Wil je zonnepanelen op je dak of kantoorgebouw? Goed idee! Maar waar zet je ze neer zodat hun energieopbrengst maximaal is? Zeker in een stad vol schaduw van andere gebouwen en bomen is dat een complexe vraag. Delftse onderzoekers hebben nu een nieuwe manier om de optimale locatie voor je zonnepanelen te bepalen.
Naast bomen gebouwen en andere objecten spelen ook het weer en de stand van de zon een rol in de energieopbrengst van zonnepanelen. Die laatste twee variëren dagelijks, per seizoen en gedurende het jaar. En door de verschillende standen van de zon zorgen blokkades ook telkens voor een andere schaduwval. Dit moet allemaal meegenomen worden als je de gemiddelde zonne-energieopbrengst wilt weten.
Rekenen aan zonlicht
Er bestaan verschillende computermodellen waarmee de opbrengst van een zonnepaneel op een bepaalde plek uitgerekend kan worden. Deze wiskundige modellen berekenen meestal per uur de hoeveelheid zonlicht die op de panelen valt. Door deze berekening telkens te herhalen, voor alle uren in een jaar, kom je op een jaargemiddelde uit. En hoewel het weer van dag tot dag verschilt, komt het van jaar tot jaar redelijk overeen.
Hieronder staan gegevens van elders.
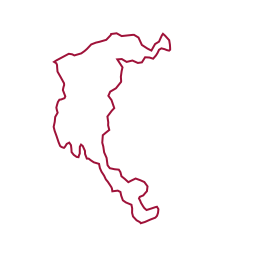 Psematismenos, Larnaca, Cyprus (Equal Earth projection), rotated 339°
{"feature_id": "46923920B35113056649454", "entity_name": "Psematismenos", "entity_type": "district", "adm_level": 2, "iso_a3": "CYP", "parent_name": "Cyprus", "parent_adm1": "Larnaca", "projection": "equal_earth", "projection_center": [33.351, 34.757], "detail": "fine", "context": "isolated", "style": "outline", "palette": "rose", "viewbox_px": 256, "rotation_deg": 339, "n_neighbors": 0, "source": "geoboundaries", "source_scale": "gbopen_adm2", "svg_char_len": 2159}
<svg xmlns="http://www.w3.org/2000/svg" viewBox="0 0 256 256"><g transform="rotate(339 128 128)"><path d="M90.7,181.5L96.0,182.8L98.0,185.0L97.4,188.7L97.3,193.7L99.4,196.8L103.7,200.9L103.1,204.5L101.4,208.7L101.0,212.4L102.9,217.2L105.0,219.7L105.9,221.0L105.0,221.4L110.0,221.8L113.8,221.6L116.0,221.5L118.5,221.5L121.4,221.5L122.6,220.9L123.6,220.4L125.6,218.0L127.3,214.7L126.8,211.9L125.2,211.7L120.5,211.5L115.9,211.2L114.5,208.5L114.0,206.4L113.3,202.5L113.3,200.1L113.0,197.7L114.3,196.5L118.1,196.4L120.8,194.9L123.0,193.8L125.3,189.5L123.9,184.3L120.7,181.1L117.0,177.9L112.2,178.3L108.9,178.7L106.7,174.3L104.6,170.7L105.1,166.5L104.5,163.6L100.7,161.7L96.6,159.0L95.6,155.6L95.7,154.9L97.3,148.2L97.0,142.2L98.3,136.4L98.7,132.5L101.9,125.7L105.4,124.5L109.8,123.1L110.4,118.4L111.6,115.6L112.9,109.9L119.0,106.1L122.3,104.5L122.6,96.0L121.2,90.9L124.4,87.7L131.0,86.6L138.0,82.5L138.4,81.8L139.7,77.6L142.4,72.7L144.6,69.4L142.6,60.1L146.9,61.4L150.4,65.8L156.3,66.6L160.5,70.8L164.5,71.7L169.3,68.1L173.3,69.9L176.3,72.3L180.1,70.3L182.5,68.5L185.0,66.1L187.7,65.6L190.4,67.5L192.2,69.2L194.1,70.5L195.4,70.0L196.0,68.4L197.0,65.2L197.9,60.8L195.7,55.1L194.4,52.6L192.8,53.7L190.3,56.1L187.9,58.5L183.4,59.3L181.2,61.1L177.6,64.1L174.6,60.8L170.7,55.4L170.2,47.3L167.0,43.2L165.6,42.7L155.0,39.9L151.3,35.5L145.9,34.2L145.2,35.1L139.3,37.9L132.2,37.3L128.7,36.8L123.6,36.8L118.0,39.5L115.0,40.6L111.1,41.6L103.9,41.0L102.3,39.2L99.3,37.5L85.6,39.2L82.7,39.8L84.3,41.9L84.3,43.8L83.5,46.3L82.4,50.1L83.3,55.9L84.3,63.3L83.8,65.0L82.5,66.6L80.8,69.2L80.8,72.3L80.8,76.0L79.4,77.4L76.9,77.4L75.7,77.4L74.1,77.0L71.9,78.6L70.1,80.9L68.4,83.3L68.0,85.9L67.8,88.5L64.0,91.6L61.8,96.0L59.0,100.3L58.5,104.4L58.4,109.8L58.1,116.4L58.2,120.4L59.1,121.9L61.1,123.6L62.4,123.0L65.1,120.9L67.9,120.6L68.6,123.6L67.8,126.8L66.7,130.3L67.7,133.6L69.7,136.6L71.3,137.5L72.3,136.1L73.8,134.6L75.0,131.5L76.3,128.3L78.2,126.7L79.3,128.6L79.6,134.0L78.6,136.9L78.6,141.8L80.3,142.5L81.6,144.7L83.8,147.8L88.1,151.1L87.4,155.4L87.6,159.3L88.6,163.9L88.9,168.0L89.9,171.0L91.3,177.4L91.3,178.8L90.7,181.5Z" fill="none" stroke="#9f1239" stroke-width="2"/></g></svg>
Deze zonlichtberekeningen zijn voor een stedelijke omgeving complex. Daardoor vereist het veel rekenkracht en tijd om een volledig jaar de dus de beste locatie voor zonnepanelen te bepalen. De Delftse techniek versimpelt de berekeningen waardoor ze tot achttien keer sneller uitgevoerd kunnen worden. Ook is er minder rekenkracht nodig. Volgens de onderzoekers is hun systeem ondanks de versimpelingen zeer nauwkeurig.
Skyline-profiel
De Delftse onderzoekers laten hun model niet elk uur de inval van zonlicht berekenen, maar bepalen direct de jaarlijkse straling die op de panelen valt. Dat gebeurt aan de hand van twee parameters die bepaald worden aan de hand van het skyline-profiel, vertelt Olindo Isabella van de TU Delft. ‘Het skyline-profiel geeft aan hoeveelheid lucht je vanaf de plek van het zonnepaneel kunt zien en wat de projectie op het paneel is van de omliggende gebouwen en andere objecten.’
Die informatie wordt gecombineerd met de stand de zon gedurende het jaar en met meerjarige klimaatmetingen. Dit is afhankelijk van de locatie. Hiermee worden vervolgens de twee parameters bepaald: de sky view factor en de sun coverage factor. De laatste geeft aan hoeveel direct zonlicht er op het zonnepaneel valt. De tweede is een maat voor de hoeveelheid diffuus of weerkaatst zonlicht dat het zonnepaneel bereikt. Dat is licht dat verstrooid is in de lucht, door wolken, of dat weerkaatst is op omliggende ramen, gebouwen of de grond, voordat het op de zonnecellen terechtkomt.
‘De meeste energie haalt een zonnepaneel uit direct zonlicht’, zegt Isabella. Maar ook het diffuse licht levert een bijdrage.
Testen in de zon
Het nieuwe zonnepanelenmodel is ook getest. De onderzoekers vergeleken de voorspellingen van het model met de jaaropbrengst van zonnepanelen op tien plekken in Nederland. Hierbij zat het model er maximaal 4 procent naast. Ook is het model voor verschillende klimaattypes getest met zonnepanelen in Parijs, Washington DC, Cagliari (Sardinië) en Adelaide (Australië). Daarbij varieerde de fout tussen de 1,5 en 7,9 procent. Met deze nauwkeurigheid doet het model niet onder voor andere technieken die meer rekenkracht en – tijd vereisen.
De onderzoekers hopen dat het dankzij dit model het voor ontwerpers en architecten makkelijker maakt om zonnepanelen in hun ontwerpen te verwerken.